? "Herr Doktor, kürzlich hatte ich einen fürchterlichen Streit mit meiner Schwiegertochter. Ich habe meinem dreijährigen Enkel die schönen alten Märchen erzählt, zum Beispiel Rotkäppchen. Meine Schwiegertochter fragte mich entsetzt, wie ich nur einem so kleinen Kind so altes, noch dazu so grausames Zeug erzählen könne. Was meinen Sie?"

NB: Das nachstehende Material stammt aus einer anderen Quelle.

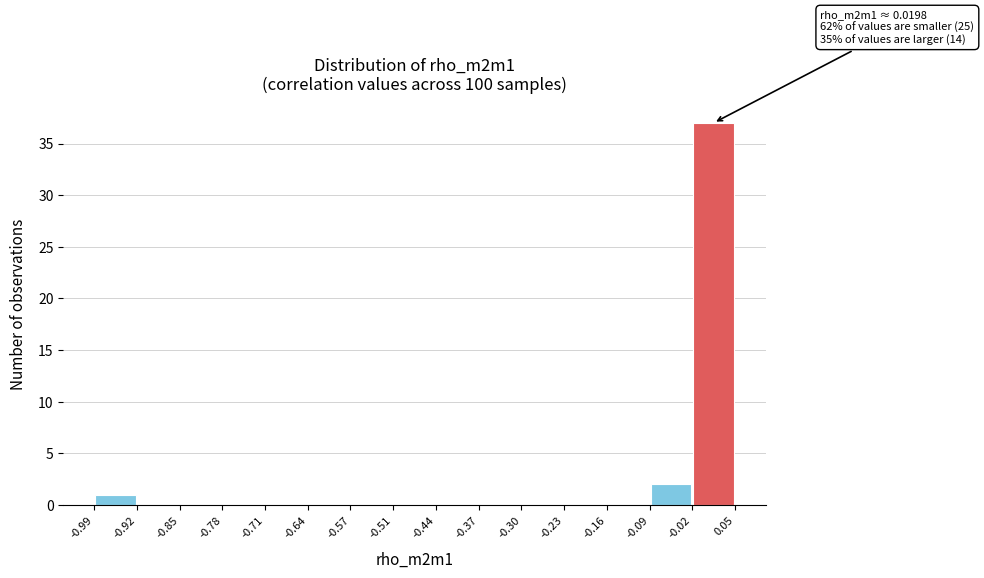

Over which range of the x-axis is the bar tallest?

-0.02 to 0.05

!Dorsch: Gut, dass Sie hier der modernen "cancel culture" nicht folgen, alles zu streichen, was man nicht versteht oder womit man sich nicht auseinandersetzen will. Das macht uns alle nur dümmer. In den letzten 30.000 Jahren unserer intellektuellen Entwicklung haben miteinander reden und Geschichten erzählen uns zu unserer Intelligenz verholfen. Das angeblich älteste Märchen der Welt, "Der Schmidt (!) und der Teufel", soll bereits vor 6.000 Jahren in einer indogermanischen Sprache erzählt worden sein. Großartig und inspirierend zeigt es, wie man dem Teufel nicht nur einmal ein Schnippchen schlagen kann. Der Symbolgehalt der Handlung ist auch heute noch für jeden zugänglich, der dem magischen Denken verhaftet ist - auch kleinen Kindern.

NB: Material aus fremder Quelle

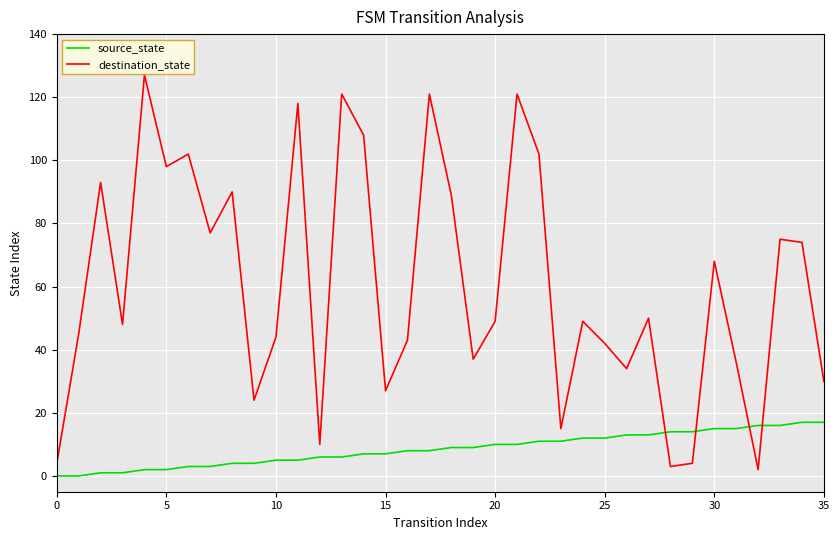

In destination_state, how many points are lower than both neighbors (excluding endpoints)?

11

Dieses magische Denken und Fühlen zu erreichen, ist das Geheimnis guter Märchen. Märchen belehren nicht. Sie haben immer neben der kognitiven auch eine emotionale Dimension. Sie laden die Kinder dazu ein, sich mit einer fremden Geschichte und ihren Protagonisten einzulassen, Verständnis für sie zu entwickeln, sich mit deren Schicksal auseinanderzusetzen und das anzunehmen, was ihnen bewusst oder unbewusst hilfreich erscheint. Märchen machen Kindern Mut, weil sie Wege aufzeigen, auch schwerste Prüfungen zu bestehen. Da dürfen schon einmal Teufel, Drachen, Riesen und böse Stiefmütter auftreten - vorausgesetzt, das Gute siegt zum Schluss. Der Wunsch wohlmeinender Gutmenschen, alles Gefährliche oder Verstörende aus Märchen zu tilgen, beraubt sie ihrer wesentlichen Kraft.

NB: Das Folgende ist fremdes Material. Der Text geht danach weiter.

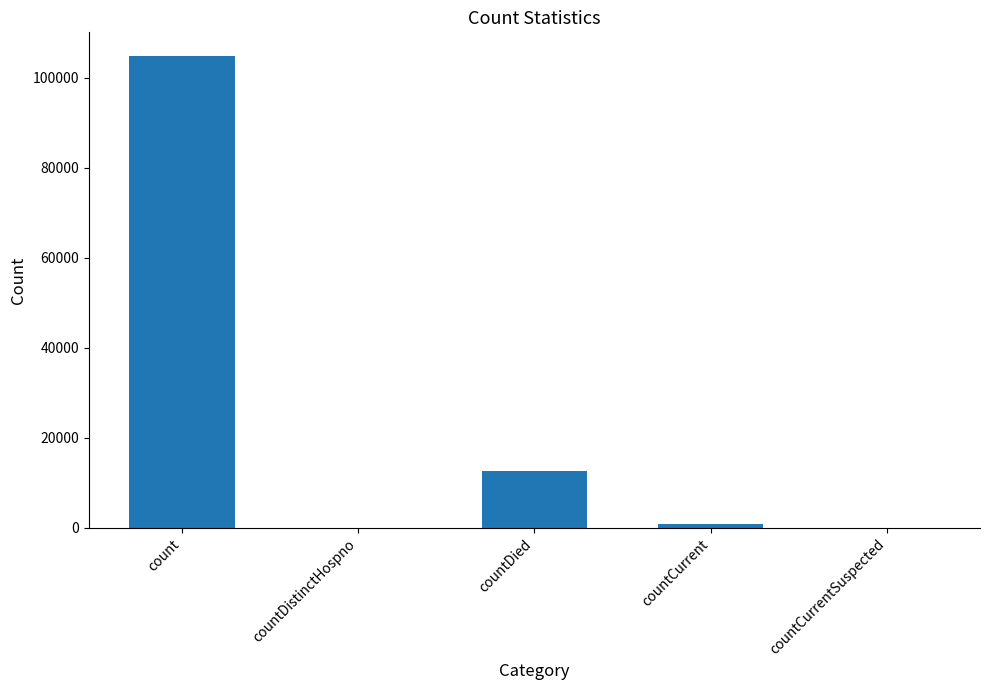

What is the average value?

23653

Bruno Bettelheim (1903-1990), der berühmte Psychoanalytiker, hat sich in seinem Buch "Kinder brauchen Märchen" (1976) vor dem Hintergrund von Massengesellschaften, Faschismus und Totalitarismus intensiv mit Märchen befasst. Unser wichtigstes Ziel sei, Autonomie zu erreichen. Voraussetzung dafür sei die Überwindung von Angst. Märchen sind, so bekräftigt er, wichtige Vorbilder. In diesem Sinne sind Märchen aber fast nur dann wirksam, wenn sie von einem Familienmitglied vorgelesen und besprochen werden. Wer einem Kind ein Märchen erzählt, übt auf der kognitiven und auf der emotionalen Ebene eine doppelte Funktion aus.

Kinder brauchen den Schutz der Erwachsenen, um sich mit Märchen auseinanderzusetzen. YouTube und digitale Medien können eine solche emotionale Zuwendung nicht oder nur kaum ersetzen. Märchenverfilmungen bleiben oft in flacher Belehrung oder oberflächlichem Kitsch stecken, sie sind wertlos.

!Zierer: Kinder lieben Geschichten. Mit ihnen werden nicht nur die Inhalte weitergegeben, sondern auch Werte und Normen. Das gilt besonders auch für Märchen, die sich nicht zuletzt dadurch auszeichnen, dass sie nicht an einen bestimmten Ort und an eine bestimmte Zeit geknüpft sind, sondern in einer nicht wirklichen Welt spielen, in der aber typische Probleme des Menschseins anklingen. Die Angst davor, dass Kinder diese Unterscheidung nicht treffen können, ist unbegründet, was nicht heißen soll, dass eine Geschichte nicht emotional aufrüttelt. Botschaften, die nicht nur kognitiv anregen, sondern auch emotional berühren, wirken intensiver und nachhaltiger. Das vermögen Märchen, die sich über Jahrhunderte hinweg tradiert haben, besonders gut.

Märchen sind nach wie vor ein zentrales Element der Erziehung, ein Bindeglied zwischen Jung und Alt, was heute wichtiger ist denn je: In einer Zeit, in der digitale Medien die Kinderzimmer nahezu vollständig erobert haben, sind generationenübergreifende Ausflüge in das Land der Geschichten und Märchen nicht nur willkommen, sondern auch notwendig. Ermutigen Sie also Eltern immer und immer wieder, Geschichten zu erzählen, Märchen vorzulesen und darüber zu sprechen.